We see modeling and simulation as an invaluable adjunct to any kind of laboratory-based, life science R&D program. Beyond a model’s ability to make predictions, having a model of the biological pathway you are studying, significantly enhances your ability to generate and test hypotheses and design new laboratory experiments. The model itself can also serve as a vehicle for communication and the discussion of ideas.

R&D programs typically generate a great deal of data, but these data seldom constitute actionable ”knowledge" in an R&D context. Organized within the conceptual framework of a model however, these observations can become a foundation for reasoning about the data from your studied system at a higher, biological level - moving the conversation from the microscopic domain of for example, molecules, kinetic rates, affinities and so on - to considerations of cellular responses, biological dysfunction and disease states.

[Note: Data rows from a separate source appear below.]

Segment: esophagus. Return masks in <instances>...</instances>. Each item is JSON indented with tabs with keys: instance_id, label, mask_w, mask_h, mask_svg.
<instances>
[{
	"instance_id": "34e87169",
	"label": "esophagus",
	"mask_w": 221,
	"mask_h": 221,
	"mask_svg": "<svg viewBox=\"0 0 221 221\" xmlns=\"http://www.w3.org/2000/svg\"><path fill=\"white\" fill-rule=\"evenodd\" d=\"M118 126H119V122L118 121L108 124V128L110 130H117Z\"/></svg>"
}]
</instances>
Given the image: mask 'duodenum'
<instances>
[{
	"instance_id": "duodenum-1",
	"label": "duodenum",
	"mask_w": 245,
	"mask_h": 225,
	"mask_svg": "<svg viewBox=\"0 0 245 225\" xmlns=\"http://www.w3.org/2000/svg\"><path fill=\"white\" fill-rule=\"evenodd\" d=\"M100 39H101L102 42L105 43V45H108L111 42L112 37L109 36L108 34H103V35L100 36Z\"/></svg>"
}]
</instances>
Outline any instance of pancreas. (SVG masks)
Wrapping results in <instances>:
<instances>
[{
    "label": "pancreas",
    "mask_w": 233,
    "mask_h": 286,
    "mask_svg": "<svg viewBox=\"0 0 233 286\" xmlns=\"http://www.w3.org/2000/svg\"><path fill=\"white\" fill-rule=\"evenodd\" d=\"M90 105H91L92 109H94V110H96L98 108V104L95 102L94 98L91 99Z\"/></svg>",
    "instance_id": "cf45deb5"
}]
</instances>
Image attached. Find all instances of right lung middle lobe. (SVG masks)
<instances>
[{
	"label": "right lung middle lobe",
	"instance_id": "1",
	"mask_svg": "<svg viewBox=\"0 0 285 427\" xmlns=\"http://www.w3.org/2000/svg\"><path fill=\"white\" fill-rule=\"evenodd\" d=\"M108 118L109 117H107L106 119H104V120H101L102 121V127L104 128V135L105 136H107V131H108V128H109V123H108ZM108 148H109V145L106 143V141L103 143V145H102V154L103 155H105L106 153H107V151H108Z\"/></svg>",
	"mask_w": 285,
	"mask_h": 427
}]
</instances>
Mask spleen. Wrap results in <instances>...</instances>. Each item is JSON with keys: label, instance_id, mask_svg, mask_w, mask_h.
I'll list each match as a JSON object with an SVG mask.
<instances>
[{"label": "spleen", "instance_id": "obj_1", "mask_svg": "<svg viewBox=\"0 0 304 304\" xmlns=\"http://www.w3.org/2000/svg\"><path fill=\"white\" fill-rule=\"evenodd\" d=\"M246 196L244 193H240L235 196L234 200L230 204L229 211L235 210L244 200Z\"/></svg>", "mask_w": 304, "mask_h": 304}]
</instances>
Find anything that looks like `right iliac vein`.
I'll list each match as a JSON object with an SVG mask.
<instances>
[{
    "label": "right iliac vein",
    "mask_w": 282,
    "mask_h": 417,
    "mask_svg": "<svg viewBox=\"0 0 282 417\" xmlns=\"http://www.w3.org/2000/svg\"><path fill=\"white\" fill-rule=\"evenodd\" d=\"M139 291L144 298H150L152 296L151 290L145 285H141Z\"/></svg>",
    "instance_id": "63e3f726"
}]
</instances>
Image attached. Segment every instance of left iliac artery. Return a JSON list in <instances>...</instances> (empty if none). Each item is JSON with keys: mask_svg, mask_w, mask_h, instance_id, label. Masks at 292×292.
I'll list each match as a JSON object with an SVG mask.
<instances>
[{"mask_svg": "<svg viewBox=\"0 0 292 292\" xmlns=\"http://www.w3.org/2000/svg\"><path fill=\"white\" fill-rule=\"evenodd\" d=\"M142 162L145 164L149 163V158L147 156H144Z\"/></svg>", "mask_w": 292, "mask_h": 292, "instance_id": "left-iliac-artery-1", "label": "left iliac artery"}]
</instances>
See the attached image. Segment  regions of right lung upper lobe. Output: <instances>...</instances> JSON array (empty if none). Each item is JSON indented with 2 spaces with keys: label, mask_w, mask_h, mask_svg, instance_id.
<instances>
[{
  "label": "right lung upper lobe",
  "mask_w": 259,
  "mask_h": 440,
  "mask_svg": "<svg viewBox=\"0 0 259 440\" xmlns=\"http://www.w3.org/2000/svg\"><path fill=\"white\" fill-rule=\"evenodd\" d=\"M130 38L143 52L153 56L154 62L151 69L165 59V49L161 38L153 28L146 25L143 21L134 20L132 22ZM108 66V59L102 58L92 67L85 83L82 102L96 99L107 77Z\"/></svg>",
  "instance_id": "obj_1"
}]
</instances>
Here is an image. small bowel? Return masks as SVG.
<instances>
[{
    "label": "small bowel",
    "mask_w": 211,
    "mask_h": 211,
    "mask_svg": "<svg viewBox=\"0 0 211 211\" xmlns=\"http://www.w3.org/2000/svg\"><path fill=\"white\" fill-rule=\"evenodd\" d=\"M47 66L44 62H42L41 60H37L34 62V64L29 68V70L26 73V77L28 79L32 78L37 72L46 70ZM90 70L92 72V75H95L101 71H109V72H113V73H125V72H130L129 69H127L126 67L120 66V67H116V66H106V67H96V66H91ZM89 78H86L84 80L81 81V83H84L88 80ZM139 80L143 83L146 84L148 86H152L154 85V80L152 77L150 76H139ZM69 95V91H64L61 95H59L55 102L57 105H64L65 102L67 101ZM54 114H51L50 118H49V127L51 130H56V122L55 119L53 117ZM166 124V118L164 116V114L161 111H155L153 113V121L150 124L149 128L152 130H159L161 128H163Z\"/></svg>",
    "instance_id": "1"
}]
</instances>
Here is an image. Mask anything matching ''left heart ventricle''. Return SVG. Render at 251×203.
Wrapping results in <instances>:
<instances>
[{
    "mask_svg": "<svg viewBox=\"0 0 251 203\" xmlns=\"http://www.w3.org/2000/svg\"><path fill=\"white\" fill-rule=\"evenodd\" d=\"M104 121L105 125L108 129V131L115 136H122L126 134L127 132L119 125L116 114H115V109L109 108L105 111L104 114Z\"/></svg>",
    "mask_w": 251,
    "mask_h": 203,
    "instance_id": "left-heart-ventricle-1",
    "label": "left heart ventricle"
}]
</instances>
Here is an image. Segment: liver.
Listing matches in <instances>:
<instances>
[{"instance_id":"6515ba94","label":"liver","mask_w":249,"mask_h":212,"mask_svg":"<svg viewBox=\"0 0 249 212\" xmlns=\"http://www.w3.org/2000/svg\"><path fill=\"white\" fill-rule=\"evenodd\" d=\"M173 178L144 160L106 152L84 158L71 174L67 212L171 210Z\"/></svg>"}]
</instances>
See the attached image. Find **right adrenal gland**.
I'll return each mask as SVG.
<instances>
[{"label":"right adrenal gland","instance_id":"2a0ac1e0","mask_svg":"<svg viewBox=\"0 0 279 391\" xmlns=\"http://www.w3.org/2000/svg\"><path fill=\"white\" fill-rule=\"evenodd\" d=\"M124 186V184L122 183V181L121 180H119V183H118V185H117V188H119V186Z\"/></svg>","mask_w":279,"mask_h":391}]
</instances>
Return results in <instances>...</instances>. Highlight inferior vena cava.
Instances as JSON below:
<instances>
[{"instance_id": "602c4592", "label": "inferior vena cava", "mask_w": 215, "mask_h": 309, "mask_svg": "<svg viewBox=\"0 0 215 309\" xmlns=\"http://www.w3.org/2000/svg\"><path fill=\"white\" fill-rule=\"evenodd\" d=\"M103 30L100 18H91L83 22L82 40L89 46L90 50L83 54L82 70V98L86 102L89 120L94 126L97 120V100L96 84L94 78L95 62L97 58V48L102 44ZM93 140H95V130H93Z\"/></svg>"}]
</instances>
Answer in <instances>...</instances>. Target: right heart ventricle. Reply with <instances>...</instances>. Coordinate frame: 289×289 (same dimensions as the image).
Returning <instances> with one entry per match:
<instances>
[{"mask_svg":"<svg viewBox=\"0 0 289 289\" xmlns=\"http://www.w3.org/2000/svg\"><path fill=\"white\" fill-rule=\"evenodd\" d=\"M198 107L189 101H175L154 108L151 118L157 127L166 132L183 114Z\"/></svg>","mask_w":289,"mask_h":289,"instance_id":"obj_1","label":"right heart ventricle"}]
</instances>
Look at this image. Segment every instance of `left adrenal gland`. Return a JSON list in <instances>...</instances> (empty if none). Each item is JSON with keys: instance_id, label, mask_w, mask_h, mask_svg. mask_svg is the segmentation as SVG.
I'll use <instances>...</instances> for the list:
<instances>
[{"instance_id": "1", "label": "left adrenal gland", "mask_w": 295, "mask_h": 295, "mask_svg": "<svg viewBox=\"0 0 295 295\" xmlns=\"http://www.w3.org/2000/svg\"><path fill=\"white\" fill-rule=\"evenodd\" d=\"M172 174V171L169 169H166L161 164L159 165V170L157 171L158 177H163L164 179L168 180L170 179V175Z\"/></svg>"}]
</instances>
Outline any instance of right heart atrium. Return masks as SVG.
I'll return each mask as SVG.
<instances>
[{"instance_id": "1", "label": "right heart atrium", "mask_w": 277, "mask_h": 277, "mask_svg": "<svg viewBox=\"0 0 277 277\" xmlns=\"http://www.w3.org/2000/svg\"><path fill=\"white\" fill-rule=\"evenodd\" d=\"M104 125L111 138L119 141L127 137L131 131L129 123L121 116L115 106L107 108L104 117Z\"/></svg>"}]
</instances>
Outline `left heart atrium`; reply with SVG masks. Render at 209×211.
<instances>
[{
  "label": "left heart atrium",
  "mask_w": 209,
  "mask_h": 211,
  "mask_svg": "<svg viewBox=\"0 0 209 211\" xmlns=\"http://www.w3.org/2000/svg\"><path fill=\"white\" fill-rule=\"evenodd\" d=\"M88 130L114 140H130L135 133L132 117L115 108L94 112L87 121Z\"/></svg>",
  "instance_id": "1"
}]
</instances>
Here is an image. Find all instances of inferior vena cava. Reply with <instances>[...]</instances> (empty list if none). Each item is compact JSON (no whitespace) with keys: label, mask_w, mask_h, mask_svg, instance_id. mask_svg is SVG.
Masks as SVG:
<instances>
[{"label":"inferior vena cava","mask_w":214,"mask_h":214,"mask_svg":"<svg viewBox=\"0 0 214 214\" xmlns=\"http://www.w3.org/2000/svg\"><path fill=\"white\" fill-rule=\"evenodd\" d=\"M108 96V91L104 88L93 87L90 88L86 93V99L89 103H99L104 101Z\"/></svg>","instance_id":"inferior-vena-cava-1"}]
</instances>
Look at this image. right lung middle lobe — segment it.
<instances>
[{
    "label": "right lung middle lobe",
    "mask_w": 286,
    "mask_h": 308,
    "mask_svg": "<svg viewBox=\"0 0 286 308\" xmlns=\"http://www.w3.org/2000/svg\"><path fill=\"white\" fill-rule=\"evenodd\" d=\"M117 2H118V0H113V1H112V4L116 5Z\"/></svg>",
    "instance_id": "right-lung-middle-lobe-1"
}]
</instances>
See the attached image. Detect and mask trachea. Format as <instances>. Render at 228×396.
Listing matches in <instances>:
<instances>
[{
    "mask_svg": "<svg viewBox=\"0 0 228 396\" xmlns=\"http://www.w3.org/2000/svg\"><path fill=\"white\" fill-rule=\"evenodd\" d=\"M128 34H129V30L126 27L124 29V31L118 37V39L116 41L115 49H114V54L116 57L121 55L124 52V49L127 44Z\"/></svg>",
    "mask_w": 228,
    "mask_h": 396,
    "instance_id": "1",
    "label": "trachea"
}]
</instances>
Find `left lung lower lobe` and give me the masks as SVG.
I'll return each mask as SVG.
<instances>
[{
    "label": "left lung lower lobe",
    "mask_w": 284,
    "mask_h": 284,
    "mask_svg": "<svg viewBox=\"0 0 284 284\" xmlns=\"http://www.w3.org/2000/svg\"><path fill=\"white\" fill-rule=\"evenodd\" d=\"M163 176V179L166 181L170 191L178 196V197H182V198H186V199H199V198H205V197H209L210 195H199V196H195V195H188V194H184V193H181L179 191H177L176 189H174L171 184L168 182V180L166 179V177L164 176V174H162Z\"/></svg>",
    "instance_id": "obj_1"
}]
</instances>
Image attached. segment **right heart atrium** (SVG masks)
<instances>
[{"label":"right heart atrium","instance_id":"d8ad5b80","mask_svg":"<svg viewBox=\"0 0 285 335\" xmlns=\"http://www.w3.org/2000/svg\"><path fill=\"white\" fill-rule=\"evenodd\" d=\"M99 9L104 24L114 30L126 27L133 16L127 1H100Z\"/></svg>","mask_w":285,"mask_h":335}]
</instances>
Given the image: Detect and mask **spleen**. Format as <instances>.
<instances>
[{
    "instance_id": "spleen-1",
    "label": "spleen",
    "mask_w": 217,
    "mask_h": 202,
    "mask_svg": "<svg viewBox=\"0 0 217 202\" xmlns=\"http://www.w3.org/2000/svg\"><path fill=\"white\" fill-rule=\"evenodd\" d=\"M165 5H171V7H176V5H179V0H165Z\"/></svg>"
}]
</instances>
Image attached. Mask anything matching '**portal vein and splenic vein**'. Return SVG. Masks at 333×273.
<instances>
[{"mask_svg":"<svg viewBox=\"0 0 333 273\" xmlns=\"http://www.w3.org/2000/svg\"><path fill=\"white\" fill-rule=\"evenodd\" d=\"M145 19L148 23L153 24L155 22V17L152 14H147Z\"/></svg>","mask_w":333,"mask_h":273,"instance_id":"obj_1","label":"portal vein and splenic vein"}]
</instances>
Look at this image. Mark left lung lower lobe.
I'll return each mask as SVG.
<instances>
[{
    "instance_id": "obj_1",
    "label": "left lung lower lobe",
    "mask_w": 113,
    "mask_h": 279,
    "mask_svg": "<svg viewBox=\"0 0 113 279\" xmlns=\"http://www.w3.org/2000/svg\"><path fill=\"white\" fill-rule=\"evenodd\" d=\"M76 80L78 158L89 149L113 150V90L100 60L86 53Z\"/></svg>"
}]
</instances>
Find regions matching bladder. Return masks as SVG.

Significant insights can be gained from having a working, dynamic model of the biological pathways that you are studying. With the rule-based, stochastic models we have already developed for our clients, we have been able to demonstrate key features of the biological systems that they were studying as part of their R&D programs. These have included for example, the detailed chain of cause-and-effect by which a clinically-observed deficiency in a particular regulatory molecule can lead to a disease state, as well as a biomarker for that disease state that was derived from the relative levels of production of certain metabolites generated by the biological pathway.

Our models have also enabled our clients to do some very interesting, virtual "what-if" experiments. What if the activity of this regulatory protein was only at 50% of its level in normal, healthy cells? How would the response of this pathway be different in a cell where a particular gene was deficient or knocked out?

Traditional deterministic models built using ordinary differential equations (ODEs), are relatively opaque with respect to the biology that they represent, as well as being very difficult to edit, debug or maintain. The combinatorial complexity of biological systems also severely limits the application of ODE models to biology, forcing a choice between scope or resolution in the models that can be built using them. For these reasons, we prefer to model biological systems using rule and agent-based approaches, that also allow for stochastic simulations of the syytem being studied.